- Work to complete -
Nothing in the listing below should be skipped, so transcribe it all exactly.

- Extracted material -
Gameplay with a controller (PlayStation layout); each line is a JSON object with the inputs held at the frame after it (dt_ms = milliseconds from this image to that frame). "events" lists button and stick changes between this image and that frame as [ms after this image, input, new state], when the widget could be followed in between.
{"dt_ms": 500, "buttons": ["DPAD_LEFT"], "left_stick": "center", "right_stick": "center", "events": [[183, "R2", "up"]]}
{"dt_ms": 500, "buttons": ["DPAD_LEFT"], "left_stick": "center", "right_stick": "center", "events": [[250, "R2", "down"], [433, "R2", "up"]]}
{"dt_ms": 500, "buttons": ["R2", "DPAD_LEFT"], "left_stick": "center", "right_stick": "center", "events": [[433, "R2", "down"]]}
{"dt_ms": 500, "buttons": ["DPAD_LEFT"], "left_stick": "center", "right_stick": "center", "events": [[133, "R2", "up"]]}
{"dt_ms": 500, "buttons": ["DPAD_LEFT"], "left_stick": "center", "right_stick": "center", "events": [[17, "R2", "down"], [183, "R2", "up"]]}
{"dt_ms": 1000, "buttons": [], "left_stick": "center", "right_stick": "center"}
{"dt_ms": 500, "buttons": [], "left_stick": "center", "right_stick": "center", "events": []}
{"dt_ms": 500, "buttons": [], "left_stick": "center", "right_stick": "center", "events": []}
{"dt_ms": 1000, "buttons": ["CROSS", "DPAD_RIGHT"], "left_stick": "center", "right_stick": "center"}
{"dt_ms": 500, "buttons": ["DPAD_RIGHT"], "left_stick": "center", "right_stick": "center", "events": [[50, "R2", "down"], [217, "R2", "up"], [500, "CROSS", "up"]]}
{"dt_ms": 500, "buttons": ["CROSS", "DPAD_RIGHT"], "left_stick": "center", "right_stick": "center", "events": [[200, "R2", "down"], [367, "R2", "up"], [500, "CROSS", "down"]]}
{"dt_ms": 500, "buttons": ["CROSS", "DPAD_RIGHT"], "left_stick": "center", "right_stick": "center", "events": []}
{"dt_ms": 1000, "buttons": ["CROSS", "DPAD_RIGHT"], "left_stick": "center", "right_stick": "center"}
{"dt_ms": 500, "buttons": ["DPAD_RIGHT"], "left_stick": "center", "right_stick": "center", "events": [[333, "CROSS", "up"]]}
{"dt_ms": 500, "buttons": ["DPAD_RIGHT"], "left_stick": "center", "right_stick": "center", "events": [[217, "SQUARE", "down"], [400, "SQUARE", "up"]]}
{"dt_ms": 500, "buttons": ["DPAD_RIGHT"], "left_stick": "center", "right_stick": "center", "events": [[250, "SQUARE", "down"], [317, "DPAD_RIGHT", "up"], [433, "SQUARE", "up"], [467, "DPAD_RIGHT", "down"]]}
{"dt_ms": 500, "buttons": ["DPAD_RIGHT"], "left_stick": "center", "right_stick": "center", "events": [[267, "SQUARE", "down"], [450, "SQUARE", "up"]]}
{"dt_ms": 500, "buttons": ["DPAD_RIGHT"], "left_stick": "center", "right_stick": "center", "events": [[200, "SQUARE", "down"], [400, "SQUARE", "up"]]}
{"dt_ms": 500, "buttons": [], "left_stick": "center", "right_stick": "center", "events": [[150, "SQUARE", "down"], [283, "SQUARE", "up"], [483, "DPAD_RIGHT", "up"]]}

- Reply -
Gameplay with a controller (PlayStation layout); each line is a JSON object with the inputs held at the frame after it (dt_ms = milliseconds from this image to that frame). "events" lists button and stick changes between this image and that frame as [ms after this image, input, new state], when the widget could be followed in between.
{"dt_ms": 500, "buttons": ["DPAD_LEFT"], "left_stick": "center", "right_stick": "center", "events": [[183, "R2", "up"]]}
{"dt_ms": 500, "buttons": ["DPAD_LEFT"], "left_stick": "center", "right_stick": "center", "events": [[250, "R2", "down"], [433, "R2", "up"]]}
{"dt_ms": 500, "buttons": ["R2", "DPAD_LEFT"], "left_stick": "center", "right_stick": "center", "events": [[433, "R2", "down"]]}
{"dt_ms": 500, "buttons": ["DPAD_LEFT"], "left_stick": "center", "right_stick": "center", "events": [[133, "R2", "up"]]}
{"dt_ms": 500, "buttons": ["DPAD_LEFT"], "left_stick": "center", "right_stick": "center", "events": [[17, "R2", "down"], [183, "R2", "up"]]}
{"dt_ms": 1000, "buttons": [], "left_stick": "center", "right_stick": "center"}
{"dt_ms": 500, "buttons": [], "left_stick": "center", "right_stick": "center", "events": []}
{"dt_ms": 500, "buttons": [], "left_stick": "center", "right_stick": "center", "events": []}
{"dt_ms": 1000, "buttons": ["CROSS", "DPAD_RIGHT"], "left_stick": "center", "right_stick": "center"}
{"dt_ms": 500, "buttons": ["DPAD_RIGHT"], "left_stick": "center", "right_stick": "center", "events": [[50, "R2", "down"], [217, "R2", "up"], [500, "CROSS", "up"]]}
{"dt_ms": 500, "buttons": ["CROSS", "DPAD_RIGHT"], "left_stick": "center", "right_stick": "center", "events": [[200, "R2", "down"], [367, "R2", "up"], [500, "CROSS", "down"]]}
{"dt_ms": 500, "buttons": ["CROSS", "DPAD_RIGHT"], "left_stick": "center", "right_stick": "center", "events": []}
{"dt_ms": 1000, "buttons": ["CROSS", "DPAD_RIGHT"], "left_stick": "center", "right_stick": "center"}
{"dt_ms": 500, "buttons": ["DPAD_RIGHT"], "left_stick": "center", "right_stick": "center", "events": [[333, "CROSS", "up"]]}
{"dt_ms": 500, "buttons": ["DPAD_RIGHT"], "left_stick": "center", "right_stick": "center", "events": [[217, "SQUARE", "down"], [400, "SQUARE", "up"]]}
{"dt_ms": 500, "buttons": ["DPAD_RIGHT"], "left_stick": "center", "right_stick": "center", "events": [[250, "SQUARE", "down"], [317, "DPAD_RIGHT", "up"], [433, "SQUARE", "up"], [467, "DPAD_RIGHT", "down"]]}
{"dt_ms": 500, "buttons": ["DPAD_RIGHT"], "left_stick": "center", "right_stick": "center", "events": [[267, "SQUARE", "down"], [450, "SQUARE", "up"]]}
{"dt_ms": 500, "buttons": ["DPAD_RIGHT"], "left_stick": "center", "right_stick": "center", "events": [[200, "SQUARE", "down"], [400, "SQUARE", "up"]]}
{"dt_ms": 500, "buttons": [], "left_stick": "center", "right_stick": "center", "events": [[150, "SQUARE", "down"], [283, "SQUARE", "up"], [483, "DPAD_RIGHT", "up"]]}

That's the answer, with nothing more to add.